A bus is seen underneath trees uprooted by heavy rains in the Leblon neighbourhood in Rio de Janeiro, Brazil April 9, 2019. REUTERS/Sergio Moraes
RIO DE JANEIRO (Reuters) – Torrential rains doused Rio de Janeiro on Tuesday, killing at least three people and sowing chaos in Brazil’s second largest city, which declared a state of emergency after a storm the mayor described as “absolutely abnormal.”
Two adult sisters died when their home in a slum was buried in a mudslide, while a man drowned in another part of the city, the mayor’s office said in a statement.
The rains began around Monday evening and had not let up by midday Tuesday, with a heavy downpour forecast through the end of the day. Some parts of the city got more than 21 cm (8 inches of rain within four hours, according to the mayor’s office. That is three times the monthly average rainfall for April.
Videos on local news showed normally calm residential streets turned into raging torrents that dragged people and cars. A coastal bike path meant to be a legacy of the 2016 Olympics, already weakened by previous storms, suffered more damage, with chunks of it falling into the sea.

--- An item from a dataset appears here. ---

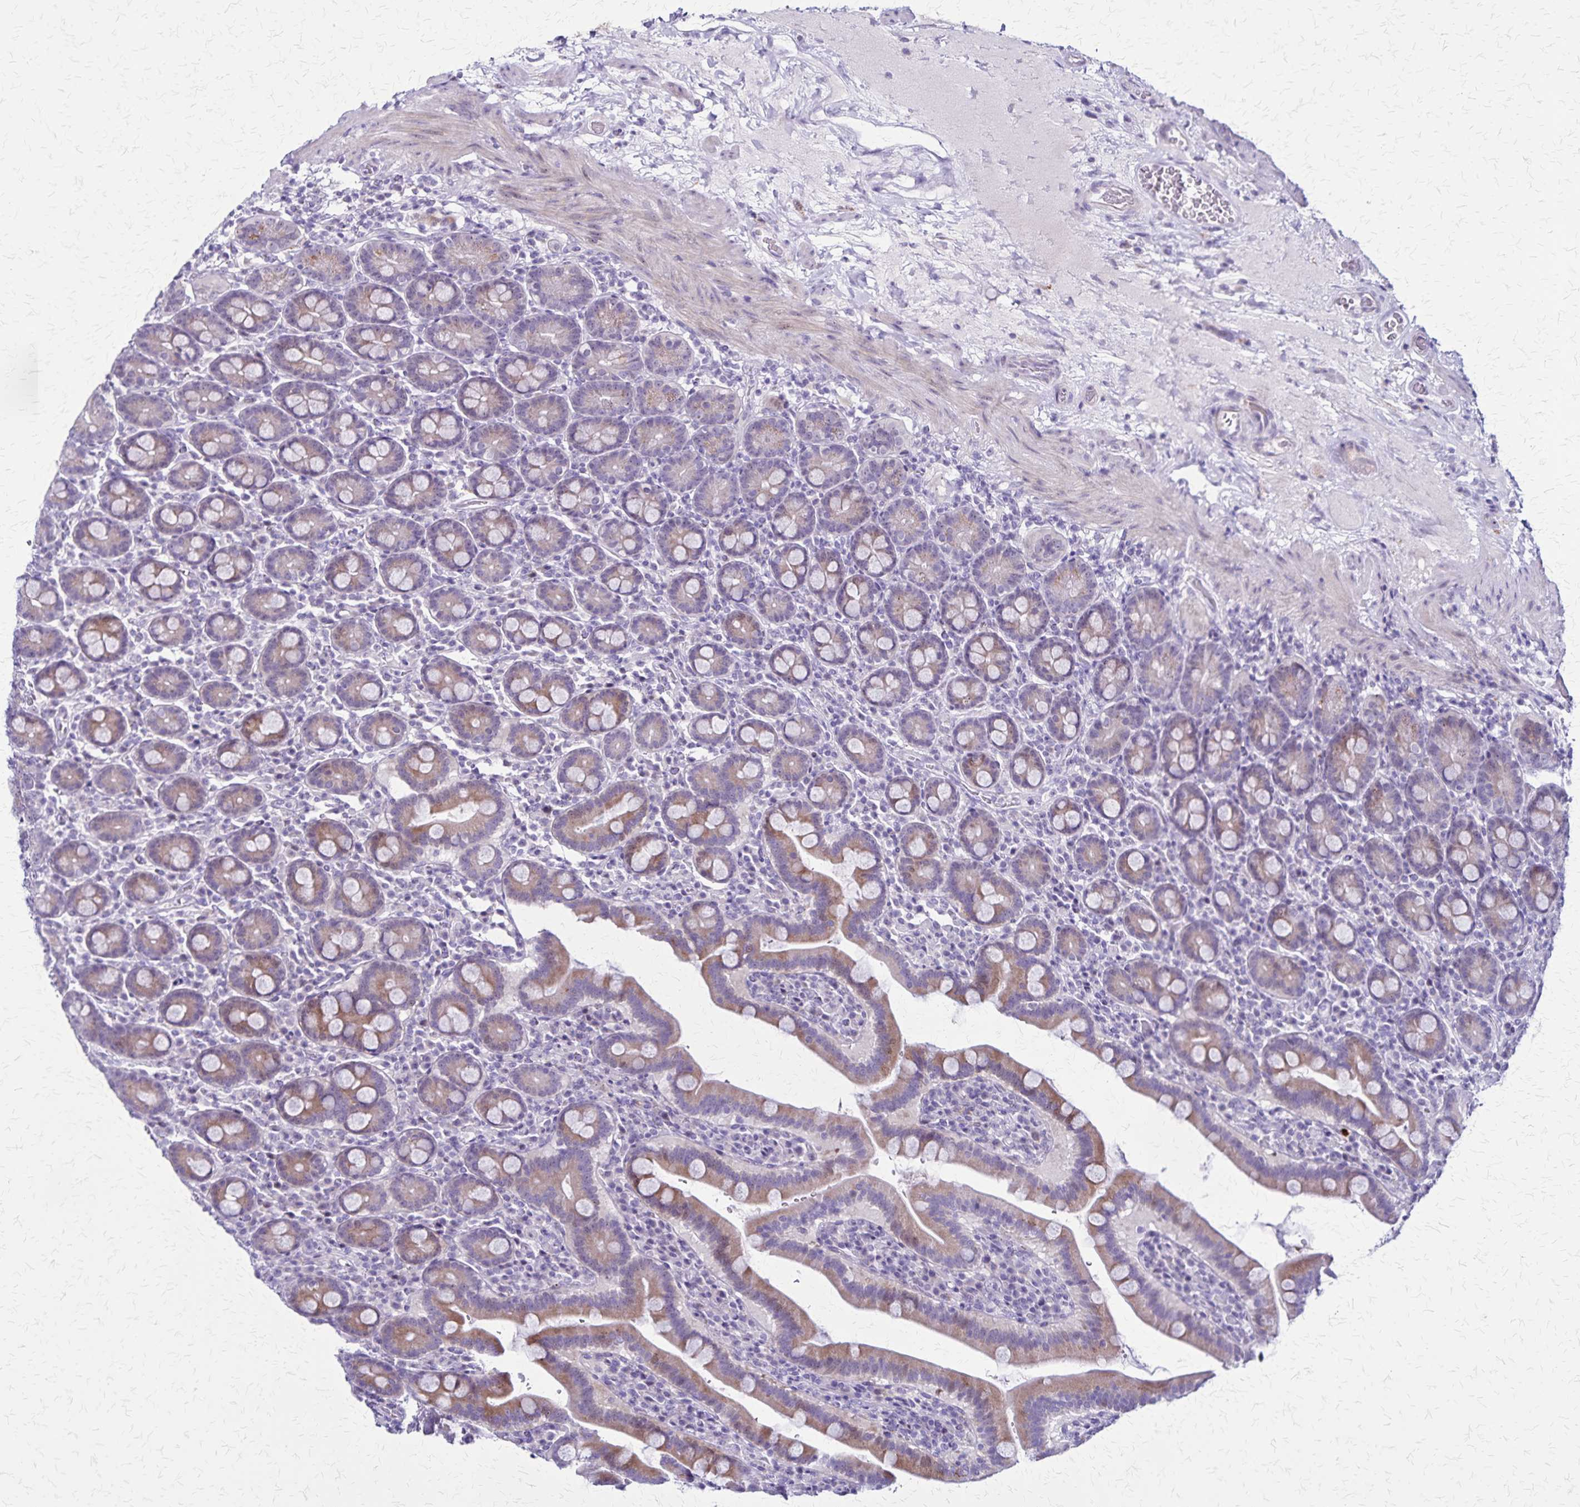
{"staining": {"intensity": "moderate", "quantity": "25%-75%", "location": "cytoplasmic/membranous"}, "tissue": "small intestine", "cell_type": "Glandular cells", "image_type": "normal", "snomed": [{"axis": "morphology", "description": "Normal tissue, NOS"}, {"axis": "topography", "description": "Small intestine"}], "caption": "Immunohistochemistry (IHC) photomicrograph of unremarkable human small intestine stained for a protein (brown), which demonstrates medium levels of moderate cytoplasmic/membranous expression in about 25%-75% of glandular cells.", "gene": "OR51B5", "patient": {"sex": "male", "age": 26}}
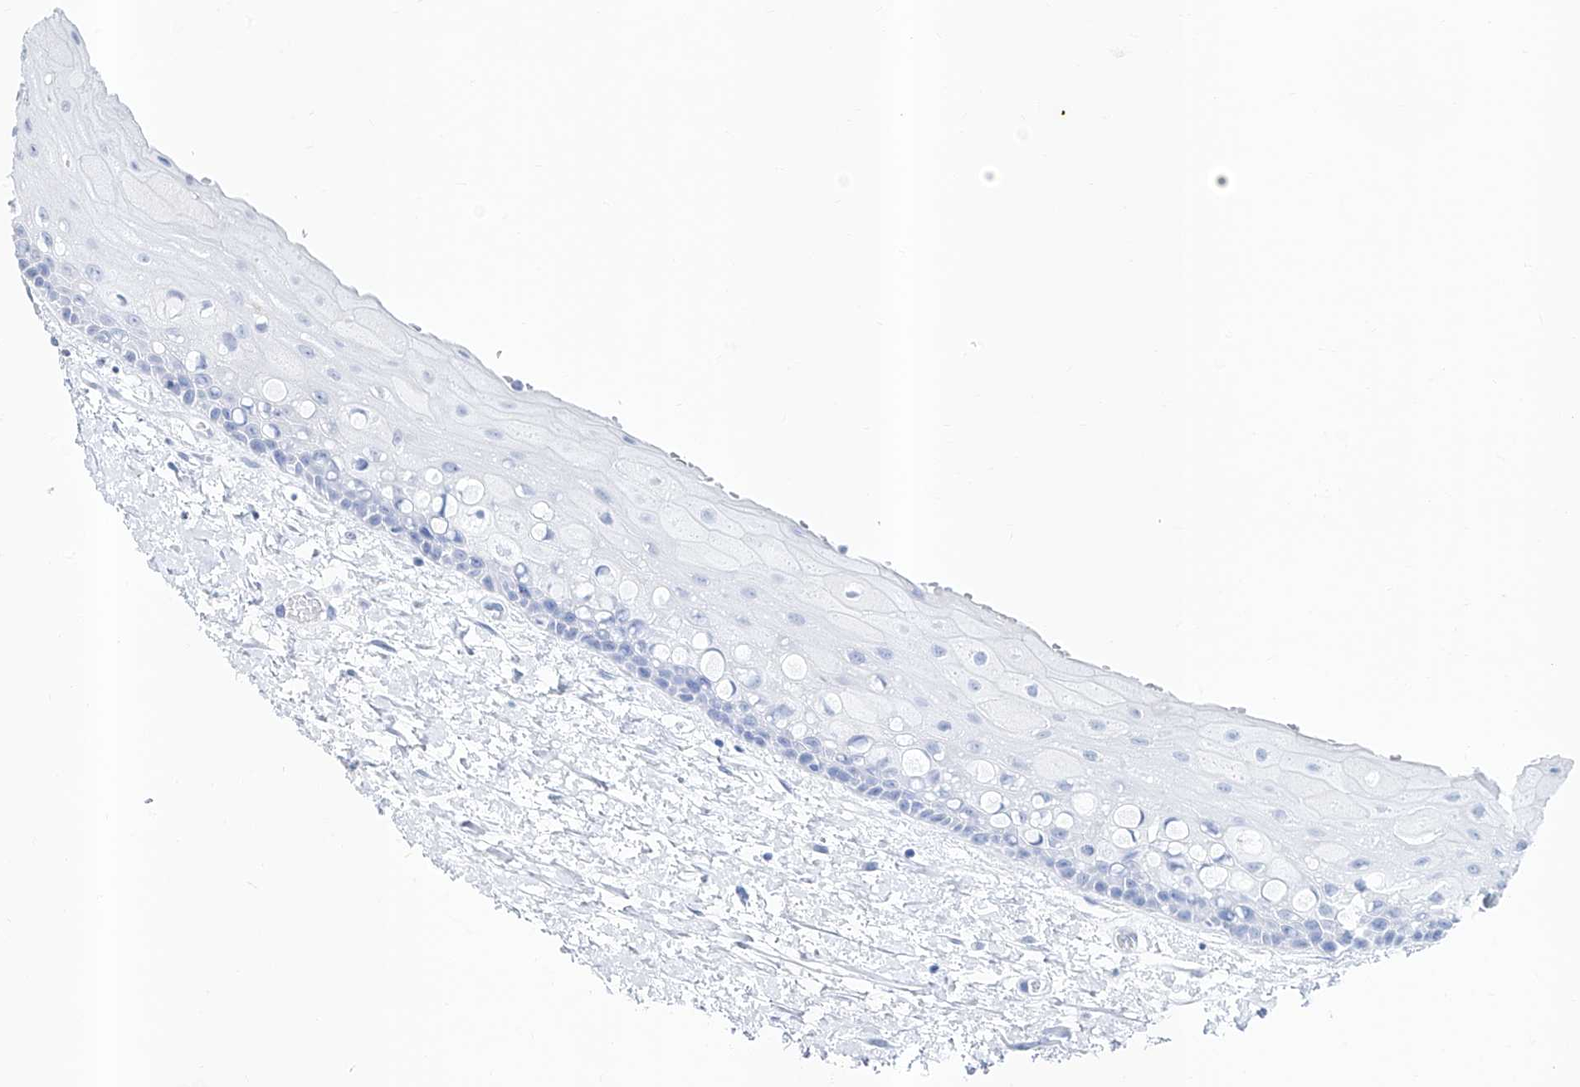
{"staining": {"intensity": "negative", "quantity": "none", "location": "none"}, "tissue": "oral mucosa", "cell_type": "Squamous epithelial cells", "image_type": "normal", "snomed": [{"axis": "morphology", "description": "Normal tissue, NOS"}, {"axis": "topography", "description": "Oral tissue"}], "caption": "High magnification brightfield microscopy of unremarkable oral mucosa stained with DAB (3,3'-diaminobenzidine) (brown) and counterstained with hematoxylin (blue): squamous epithelial cells show no significant positivity.", "gene": "ZBTB48", "patient": {"sex": "female", "age": 76}}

“Rio de Janeiro lost three victims in these rains,” Mayor Marcelo Crivella told an early morning news conference. “These rains are absolutely abnormal for this time of year; none of us expected so much rain at this time.”
The mayor’s office declared a state of emergency on Monday night. Major roads were closed, and the mayor’s office said 785 places in the city were without power.
Emergency services went into action across the city to rescue people trapped in cars and out on the streets. TV images on Tuesday showed divers examining a car submerged in a flooded underpass.
Rio’s streets were quieter than usual on Tuesday, as nearly all schools shut and people worked from home to avoid the risk of being trapped at work.
The storm was the second major one to batter Rio in two months. A violent tempest that hit the city in February killed at least seven people.